Continue the forum thread about the personalized SN wood pot from the point where it stops.

● **Passage**:
/---
# my personalized sn wood pot



## steview (Sep 23, 2010)

after going to the dodo basics day i really wanted something different 
(im a bit wierd) so i had a small unusual request for dom and here are the results


----------



## kempe (Jan 9, 2011)

:lol:

Nice touch though!


----------



## kempe (Jan 9, 2011)

you wierd? never :lol:


----------



## CraigQQ (Jan 20, 2011)

:lol: is that the bottom of the pot? (doesnt have the SN logo on top?)


----------



## steview (Sep 23, 2010)

kempe said:


> you wierd? never :lol:


thanks kempe


----------



## steview (Sep 23, 2010)

CraigQQ said:


> :lol: is that the bottom of the pot? (doesnt have the SN logo on top?)


yep it is mate


----------



## CraigQQ (Jan 20, 2011)

lol very nice touch.. 

should have got it signed by "the dodo" itself lol.. nice big claw print :lol:


----------



## steview (Sep 23, 2010)

CraigQQ said:


> lol very nice touch..
> 
> should have got it signed by "the dodo" itself lol.. nice big claw print :lol:


haha that would be awsum:thumb:


----------



## kempe (Jan 9, 2011)

CraigQQ said:


> lol very nice touch..
\---
● **Information shown**:
/---
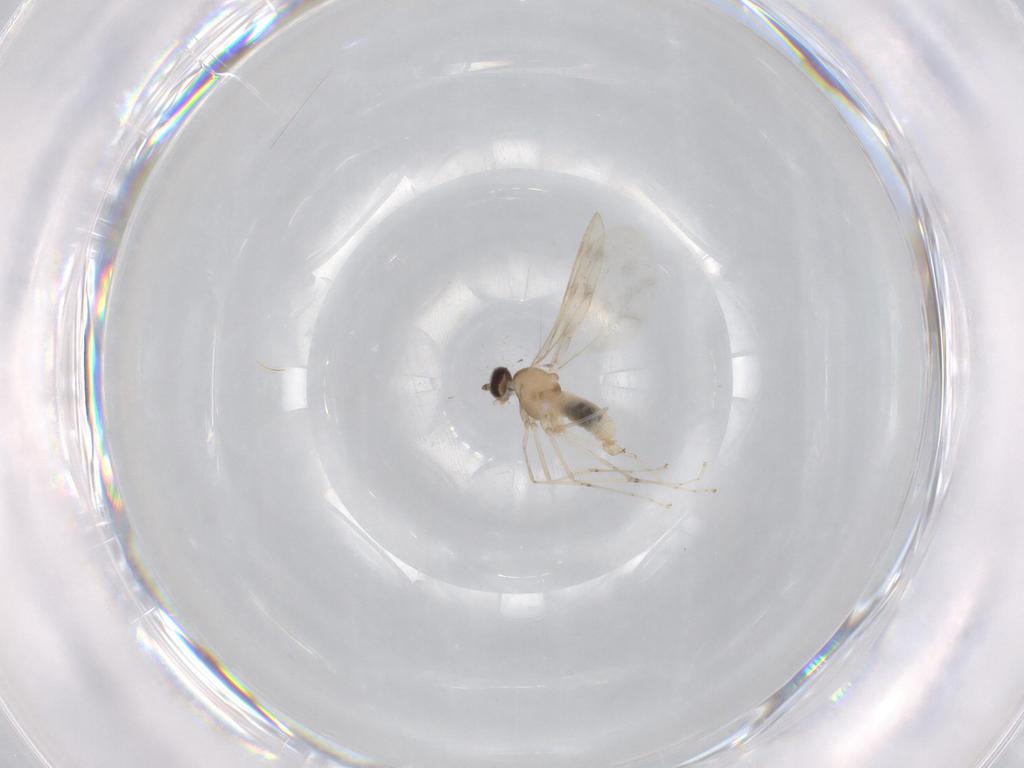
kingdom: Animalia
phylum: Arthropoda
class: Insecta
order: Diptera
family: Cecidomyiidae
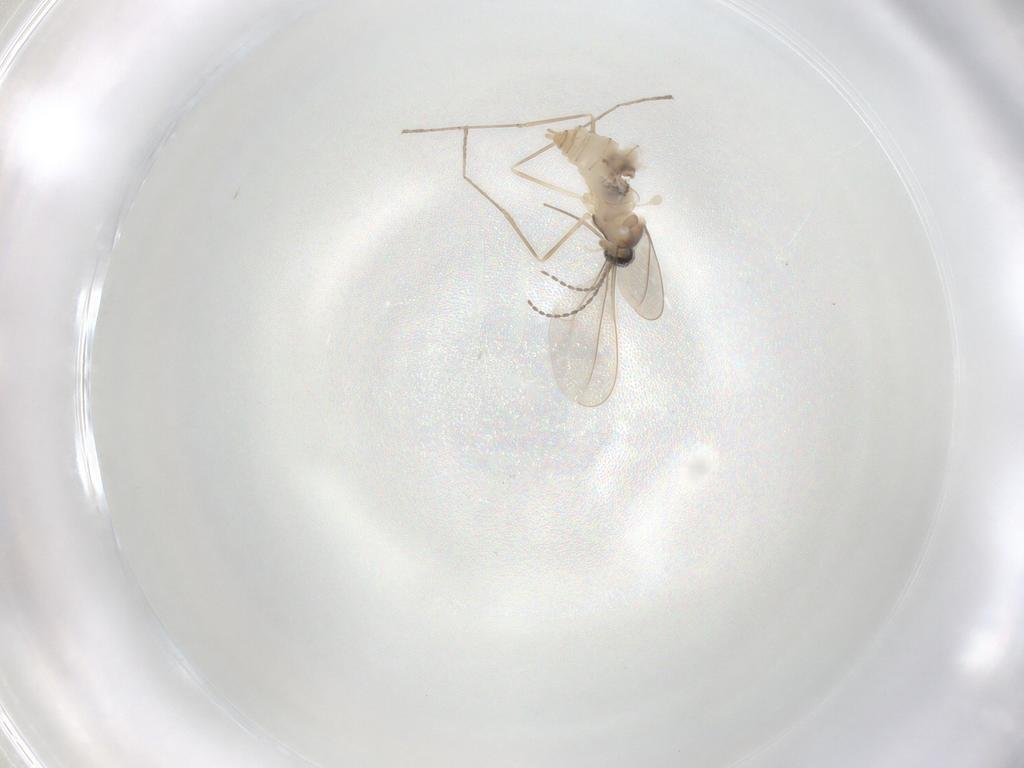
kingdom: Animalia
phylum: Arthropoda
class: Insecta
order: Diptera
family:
\---
/---
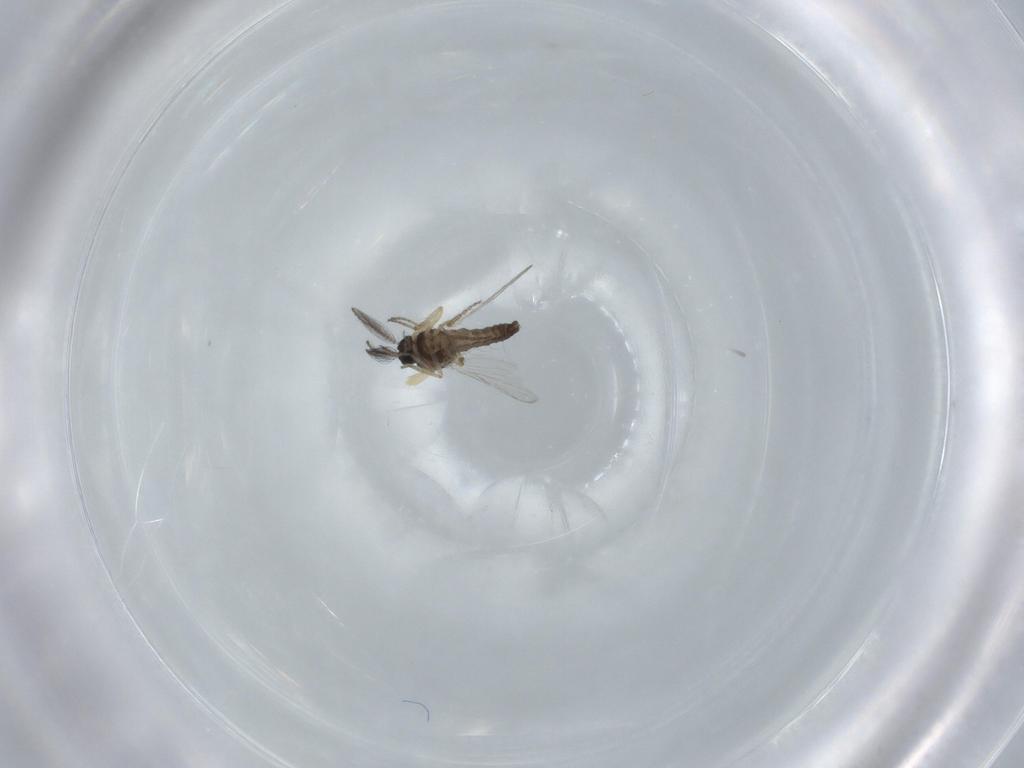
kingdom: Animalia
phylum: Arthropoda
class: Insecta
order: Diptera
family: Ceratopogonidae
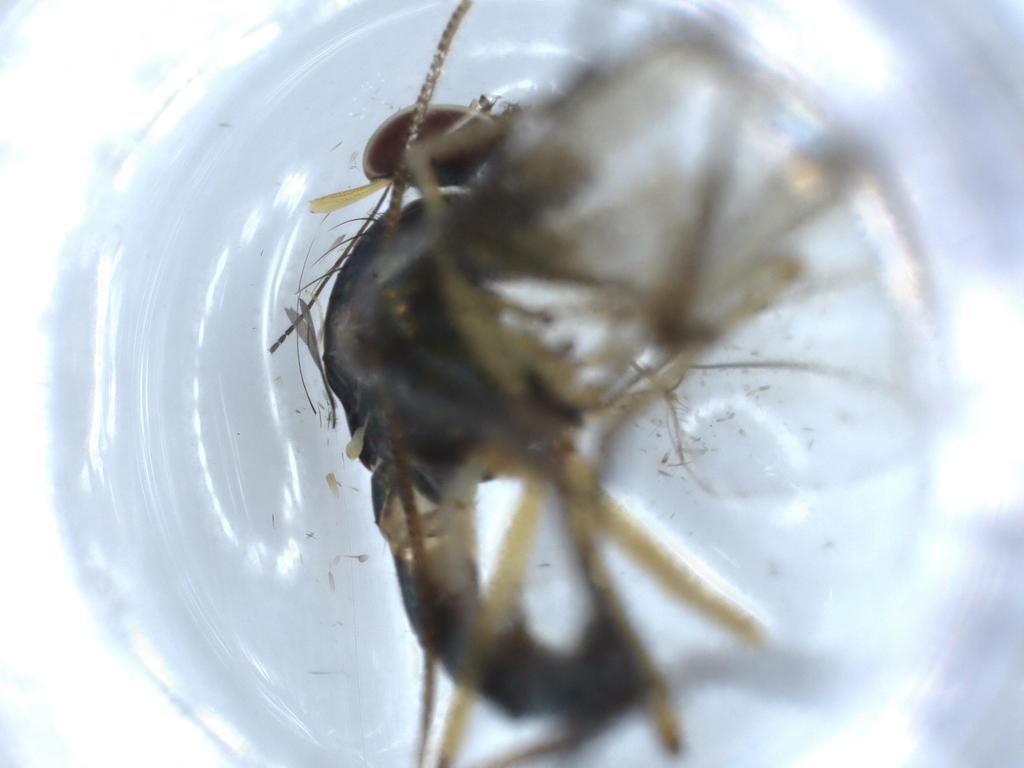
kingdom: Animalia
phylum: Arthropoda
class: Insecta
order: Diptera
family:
\---
● **Answer to this task**:
> 
> should have got it signed by "the dodo" itself lol.. nice big claw print :lol:


If you get that I will eat my car :lol: (by a live one that is)


----------



## steview (Sep 23, 2010)

kempe said:


> If you get that I will eat my car :lol: (by a live one that is)


:lol: (now booking flights to dodo island to hunt down the dodo just to see kempe eat his car)


----------



## kempe (Jan 9, 2011)

steview said:


> :lol: (now booking flights to dodo island to hunt down the dodo just to see kempe eat his car)


:doublesho Not funny!


----------



## CraigQQ (Jan 20, 2011)

:lol: if dom reads this... PLEASE PLEASE capture the dodo for us and get its print on stevies pot so kempe has to eat his car :lol:

would you like fries with that kempe :lol:


----------



## steview (Sep 23, 2010)

thats alot alot of car their kempe not exactley a mini :lol:


----------



## kempe (Jan 9, 2011)

The dodo is extinct  YES :lol:


----------



## steview (Sep 23, 2010)

CraigQQ said:


> :lol: if dom reads this... PLEASE PLEASE capture the dodo for us and get its print on stevies pot so kempe has to eat his car :lol:
> 
> would you like fries with that kempe :lol:


maybe get a mod to movve it into the dodo section so he does see it


----------



## kempe (Jan 9, 2011)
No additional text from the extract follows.